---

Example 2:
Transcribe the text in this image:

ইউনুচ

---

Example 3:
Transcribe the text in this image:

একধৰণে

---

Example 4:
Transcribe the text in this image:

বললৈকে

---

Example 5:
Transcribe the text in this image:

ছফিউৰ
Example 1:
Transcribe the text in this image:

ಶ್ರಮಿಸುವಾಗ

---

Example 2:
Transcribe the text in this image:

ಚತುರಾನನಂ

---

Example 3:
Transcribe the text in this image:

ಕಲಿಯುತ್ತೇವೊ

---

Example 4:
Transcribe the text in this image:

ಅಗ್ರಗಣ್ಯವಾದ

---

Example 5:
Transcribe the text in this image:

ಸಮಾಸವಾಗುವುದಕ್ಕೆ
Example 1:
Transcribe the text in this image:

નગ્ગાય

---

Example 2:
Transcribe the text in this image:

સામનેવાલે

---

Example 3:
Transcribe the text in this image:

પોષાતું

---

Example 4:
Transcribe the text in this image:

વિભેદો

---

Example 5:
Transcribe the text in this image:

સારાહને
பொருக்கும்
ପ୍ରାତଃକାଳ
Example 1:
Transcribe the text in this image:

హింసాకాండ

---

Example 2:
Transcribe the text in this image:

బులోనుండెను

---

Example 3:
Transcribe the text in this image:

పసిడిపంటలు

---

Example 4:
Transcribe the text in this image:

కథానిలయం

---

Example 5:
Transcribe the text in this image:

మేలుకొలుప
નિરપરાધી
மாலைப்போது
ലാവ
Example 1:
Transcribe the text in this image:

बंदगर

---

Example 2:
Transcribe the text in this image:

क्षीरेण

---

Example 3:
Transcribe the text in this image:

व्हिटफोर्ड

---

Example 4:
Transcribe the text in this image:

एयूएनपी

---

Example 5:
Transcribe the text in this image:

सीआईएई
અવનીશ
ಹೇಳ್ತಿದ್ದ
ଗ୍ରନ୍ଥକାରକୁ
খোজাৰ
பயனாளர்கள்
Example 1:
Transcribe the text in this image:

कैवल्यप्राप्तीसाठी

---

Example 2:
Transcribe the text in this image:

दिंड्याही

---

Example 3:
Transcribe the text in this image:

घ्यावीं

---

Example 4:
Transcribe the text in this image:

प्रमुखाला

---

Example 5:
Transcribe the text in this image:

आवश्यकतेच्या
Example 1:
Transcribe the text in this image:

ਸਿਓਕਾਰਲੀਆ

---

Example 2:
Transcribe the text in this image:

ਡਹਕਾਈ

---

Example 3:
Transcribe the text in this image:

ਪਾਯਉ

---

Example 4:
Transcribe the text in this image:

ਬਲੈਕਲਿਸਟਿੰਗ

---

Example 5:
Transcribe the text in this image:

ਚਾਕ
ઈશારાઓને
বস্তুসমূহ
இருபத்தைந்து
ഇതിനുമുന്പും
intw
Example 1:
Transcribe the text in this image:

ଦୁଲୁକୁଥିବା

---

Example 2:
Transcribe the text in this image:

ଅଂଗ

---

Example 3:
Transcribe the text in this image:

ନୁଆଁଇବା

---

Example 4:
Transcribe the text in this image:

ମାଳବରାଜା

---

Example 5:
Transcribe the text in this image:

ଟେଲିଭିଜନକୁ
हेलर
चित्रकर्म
- - -
Work order = Once the listing above has been read, restate it exactly.

Solution to the problem =
---

Example 2:
Transcribe the text in this image:

ইউনুচ

---

Example 3:
Transcribe the text in this image:

একধৰণে

---

Example 4:
Transcribe the text in this image:

বললৈকে

---

Example 5:
Transcribe the text in this image:

ছফিউৰ
Example 1:
Transcribe the text in this image:

ಶ್ರಮಿಸುವಾಗ

---

Example 2:
Transcribe the text in this image:

ಚತುರಾನನಂ

---

Example 3:
Transcribe the text in this image:

ಕಲಿಯುತ್ತೇವೊ

---

Example 4:
Transcribe the text in this image:

ಅಗ್ರಗಣ್ಯವಾದ

---

Example 5:
Transcribe the text in this image:

ಸಮಾಸವಾಗುವುದಕ್ಕೆ
Example 1:
Transcribe the text in this image:

નગ્ગાય

---

Example 2:
Transcribe the text in this image:

સામનેવાલે

---

Example 3:
Transcribe the text in this image:

પોષાતું

---

Example 4:
Transcribe the text in this image:

વિભેદો

---

Example 5:
Transcribe the text in this image:

સારાહને
பொருக்கும்
ପ୍ରାତଃକାଳ
Example 1:
Transcribe the text in this image:

హింసాకాండ

---

Example 2:
Transcribe the text in this image:

బులోనుండెను

---

Example 3:
Transcribe the text in this image:

పసిడిపంటలు

---

Example 4:
Transcribe the text in this image:

కథానిలయం

---

Example 5:
Transcribe the text in this image:

మేలుకొలుప
નિરપરાધી
மாலைப்போது
ലാവ
Example 1:
Transcribe the text in this image:

बंदगर

---

Example 2:
Transcribe the text in this image:

क्षीरेण

---

Example 3:
Transcribe the text in this image:

व्हिटफोर्ड

---

Example 4:
Transcribe the text in this image:

एयूएनपी

---

Example 5:
Transcribe the text in this image:

सीआईएई
અવનીશ
ಹೇಳ್ತಿದ್ದ
ଗ୍ରନ୍ଥକାରକୁ
খোজাৰ
பயனாளர்கள்
Example 1:
Transcribe the text in this image:

कैवल्यप्राप्तीसाठी

---

Example 2:
Transcribe the text in this image:

दिंड्याही

---

Example 3:
Transcribe the text in this image:

घ्यावीं

---

Example 4:
Transcribe the text in this image:

प्रमुखाला

---

Example 5:
Transcribe the text in this image:

आवश्यकतेच्या
Example 1:
Transcribe the text in this image:

ਸਿਓਕਾਰਲੀਆ

---

Example 2:
Transcribe the text in this image:

ਡਹਕਾਈ

---

Example 3:
Transcribe the text in this image:

ਪਾਯਉ

---

Example 4:
Transcribe the text in this image:

ਬਲੈਕਲਿਸਟਿੰਗ

---

Example 5:
Transcribe the text in this image:

ਚਾਕ
ઈશારાઓને
বস্তুসমূহ
இருபத்தைந்து
ഇതിനുമുന്പും
intw
Example 1:
Transcribe the text in this image:

ଦୁଲୁକୁଥିବା

---

Example 2:
Transcribe the text in this image:

ଅଂଗ

---

Example 3:
Transcribe the text in this image:

ନୁଆଁଇବା

---

Example 4:
Transcribe the text in this image:

ମାଳବରାଜା

---

Example 5:
Transcribe the text in this image:

ଟେଲିଭିଜନକୁ
हेलर
चित्रकर्म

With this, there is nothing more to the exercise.